> [WORK ORDER]: An exact copy of every entry is needed here; the images stay out.

Photos with calibration data:
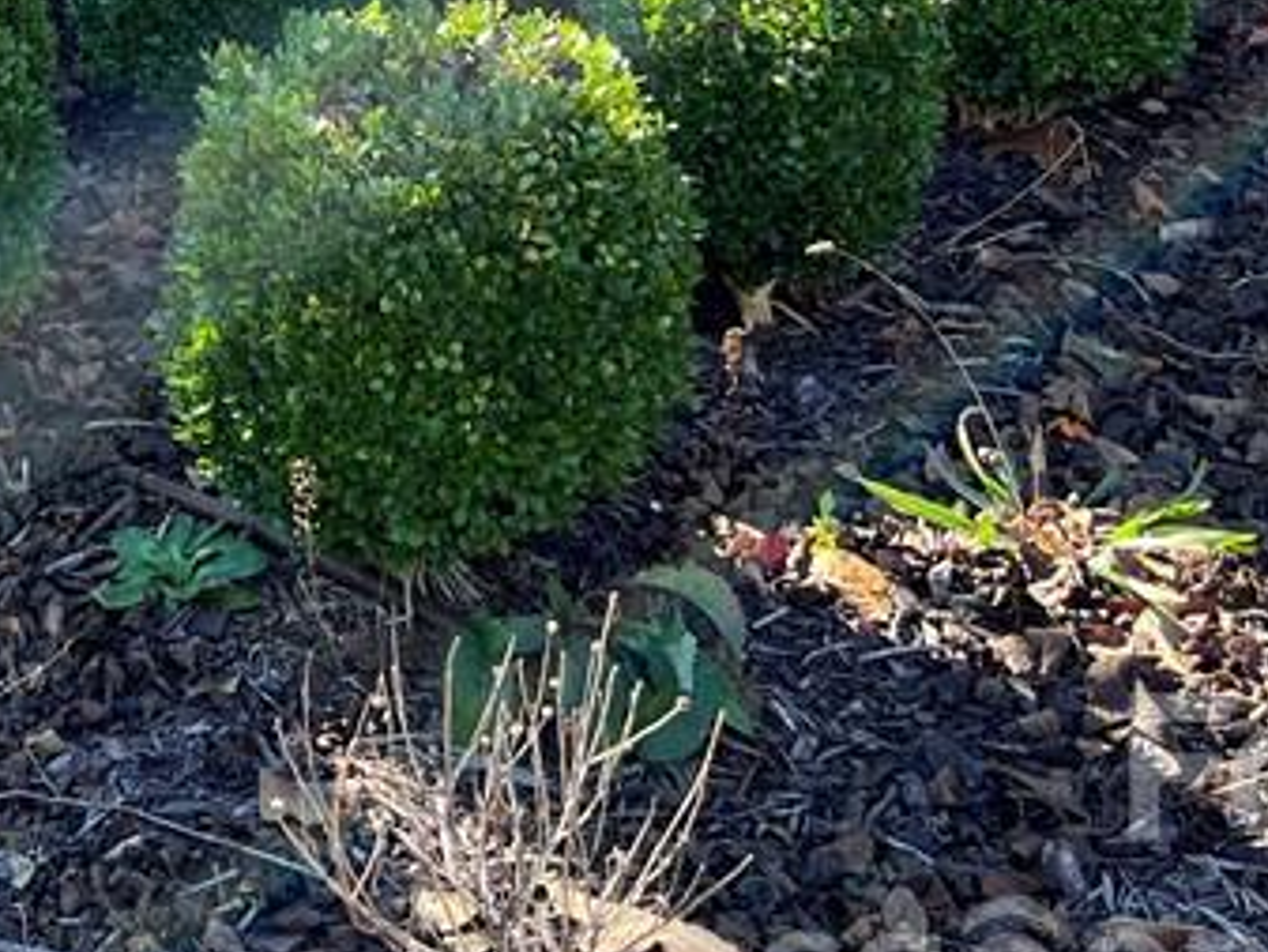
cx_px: -41
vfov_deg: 17.7
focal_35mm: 79
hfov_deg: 23.5
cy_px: -207
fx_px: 2895
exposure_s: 1/241
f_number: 1.6
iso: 50
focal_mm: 5.1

> [SOLVED PROBLEM]:
cx_px: -41
vfov_deg: 17.7
focal_35mm: 79
hfov_deg: 23.5
cy_px: -207
fx_px: 2895
exposure_s: 1/241
f_number: 1.6
iso: 50
focal_mm: 5.1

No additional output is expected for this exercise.